What's this doing? This tells SOPS to automatically encrypt the data and stringData fields in any secrets.yaml files under apps/<app-name>/. The Age public key is what SOPS uses to encrypt the data.

To get your Age public key, run:

age-keygen -y ~/.age/keys.txt

Copy the output and paste it into the age: field in .sops.yaml.

Step 4: Create and Encrypt Your Kubernetes Secret

Now let's create a secret file with your sensitive data. Create apps/homepage/secrets.yaml:

apiVersion: v1
kind: Secret
metadata: 
  name: homepage-secret
  namespace: homepage
data:
  api-token: YOUR_SECRET_VALUE_HERE

To encrypt this file, run:

sops --encrypt --in-place apps/homepage/secrets. yaml

If you open the file now, the data or stringData value look like gibberish — which is exactly what we want! That's your secret, encrypted.

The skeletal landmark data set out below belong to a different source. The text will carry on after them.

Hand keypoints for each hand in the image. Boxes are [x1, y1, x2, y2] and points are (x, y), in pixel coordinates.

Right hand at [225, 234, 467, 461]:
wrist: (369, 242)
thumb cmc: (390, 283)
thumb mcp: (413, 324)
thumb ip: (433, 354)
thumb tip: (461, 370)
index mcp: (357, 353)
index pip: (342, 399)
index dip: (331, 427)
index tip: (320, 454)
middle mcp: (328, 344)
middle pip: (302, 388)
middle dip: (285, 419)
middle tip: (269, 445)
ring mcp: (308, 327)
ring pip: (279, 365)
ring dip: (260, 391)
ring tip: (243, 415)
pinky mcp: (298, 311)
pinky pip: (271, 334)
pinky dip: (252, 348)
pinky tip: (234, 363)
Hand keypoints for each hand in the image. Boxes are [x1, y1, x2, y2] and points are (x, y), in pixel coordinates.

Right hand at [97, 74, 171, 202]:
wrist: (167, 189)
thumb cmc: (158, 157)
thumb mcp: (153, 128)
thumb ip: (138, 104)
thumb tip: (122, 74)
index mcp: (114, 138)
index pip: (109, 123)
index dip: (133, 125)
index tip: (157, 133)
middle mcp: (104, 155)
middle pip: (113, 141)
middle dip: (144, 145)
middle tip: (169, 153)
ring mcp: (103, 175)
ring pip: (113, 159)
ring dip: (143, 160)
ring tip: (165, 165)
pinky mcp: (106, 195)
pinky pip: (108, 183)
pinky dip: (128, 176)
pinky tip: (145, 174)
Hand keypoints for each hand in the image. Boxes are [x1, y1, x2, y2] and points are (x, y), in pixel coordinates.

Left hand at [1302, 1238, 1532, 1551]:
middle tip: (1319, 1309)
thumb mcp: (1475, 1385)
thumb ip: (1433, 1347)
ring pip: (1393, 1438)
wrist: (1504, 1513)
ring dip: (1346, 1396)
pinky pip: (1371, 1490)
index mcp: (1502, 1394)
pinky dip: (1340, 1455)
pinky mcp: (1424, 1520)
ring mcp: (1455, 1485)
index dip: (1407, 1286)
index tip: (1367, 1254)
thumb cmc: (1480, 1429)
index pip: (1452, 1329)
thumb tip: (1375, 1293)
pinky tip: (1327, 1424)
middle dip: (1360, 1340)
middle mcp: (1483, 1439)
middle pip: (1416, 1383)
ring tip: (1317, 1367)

Want to view or edit the decrypted content? SOPS makes that easy:

sops apps/homepage/secrets.yaml

SOPS will decrypt it temporarily in your editor, then re-encrypt it when you save. Pretty neat, right?

Step 5: Push Your Changes to Git

Now commit everything and push it up:

git add apps/homepage/secrets.yaml .sops.yaml
git commit -m "Add encrypted secrets using SOPS and Age"
git push origin main

Your encrypted secrets are now safely stored in Git. Even if someone gains access to your repository, they won't be able to read them without your Age private key.

Step 6: Configure Flux to Decrypt Secrets

Here's where the magic happens. We need to give Flux access to your Age private key so it can decrypt secrets when deploying applications:

kubectl create secret generic sops-age \
  --from-literal=age.agekey="$(cat ~/.age/keys.txt)" \
  -n flux-system

This creates a Kubernetes secret in the flux-system namespace containing your private key. Flux will use this to decrypt your encrypted YAML files.

Step 7: Verify Everything Works

Let's make sure everything is set up correctly:

# Force Flux to sync and apply your changes
flux reconcile source git flux-system -n flux-system
flux reconcile kustomization homepage

# Check if your secret was created in the cluster
kubectl get secret homepage-secret -n homepage -o yaml

You should see your secret now exists in the cluster with the decrypted values.